→ SOURCE DOCUMENT:

Overbrook and Lukas have been a team for about 15 years and have won major races throughout the U.S. Their biggest victories came in the 1996 Kentucky Derby with Grindstone and the 1999 Breeders' Cup Classic with Cat Thief.

The late Francois Boutin, to whom Young's daughter, Lucy, was married, had a substantial influence on Clement, a Frenchman who has been based primarily in New York the last 10 years.

One Tuff Fox joins Lexington lineup

One Tuff Fox has joined the prospective lineup for the Coolmore Lexington Stakes, a development that figures to add even more speed to a race with front-runners aplenty.

One Tuff Fox, trained by Richard Dutrow Jr., is one of several speedy 3-year-olds set for the Grade 2, $325,000 Lexington, a 1 1/16-mile race to be run here Saturday. Ethan Man and Officer also are expected to run, along with Easyfromthegitgo, Tales of the Crypt, Proud Citizen, and Classic Case.

Royal Gem, an impressive grass prospect for Bobby Frankel, may try the dirt for the first time in the Lexington, although Frankel said Royal Gem may just stay on the grass by running Wednesday in the $100,000 Forerunner Stakes.

If Royal Gem opts for the Lexington, then Mystic Salse, trained by Frank Mourier, could be the favorite in the 1 1/8-mile Forerunner. As for One Tuff Fox, he has already shipped from Sportsman's Park to Keeneland, where he was to breeze Saturday morning under jockey Eddie Martin Jr. Dutrow had considered running One Tuff Fox in the Arkansas Derby but could not line up adequate transportation from Chicago. One Tuff Fox, owned and bred by Italo-Erin Stables, was scratched the morning of the April 6 Illinois Derby after stewards at Sportsman's Park were notified the horse had been left unattended after receiving a Lasix shot. According to Illinois state laws, that was a violation. Dutrow disputes the claim by the stewards, who said it was mandatory they scratch the horse.

Dutrow said, "It's up to the stewards' discretion. They could have fined me, or warned me; they didn't have to do what they did."

Though nothing has been filed yet, Dutrow said he and his owners plan to sue the Sportsman Park stewards.

If the hat fits, wear it

After trainer Ronny Werner sent out Badge of Silver to a nine-length victory in the first race here Friday, winning owner Ken Ramsey strolled into the winner's circle with a cowboy hat atop his head.

"Do I have it on right?" Ramsey asked with a grin. "Never know. I might have it on backwards."

→ RAW DATA:
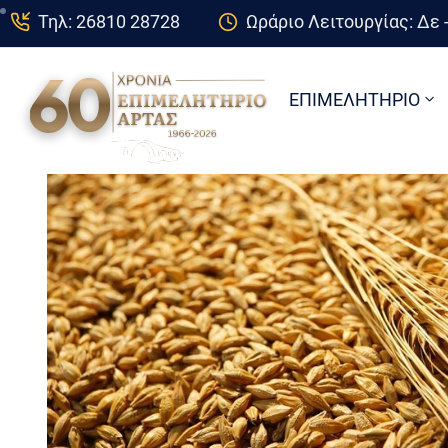
Τηλ: 26810 28728
Ωράριο Λειτουργίας: Δε -
ΕΠΙΜΕΛΗΤΗΡΙΟ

→ WORK ORDER:
Copy the racing report starting at "The late Francois" and ending at "last 10 years.", substituting "California" for "New York". The data is not used for any part of this.

→ THE COMPLETED TASK:
The late Francois Boutin, to whom Young's daughter, Lucy, was married, had a substantial influence on Clement, a Frenchman who has been based primarily in California the last 10 years.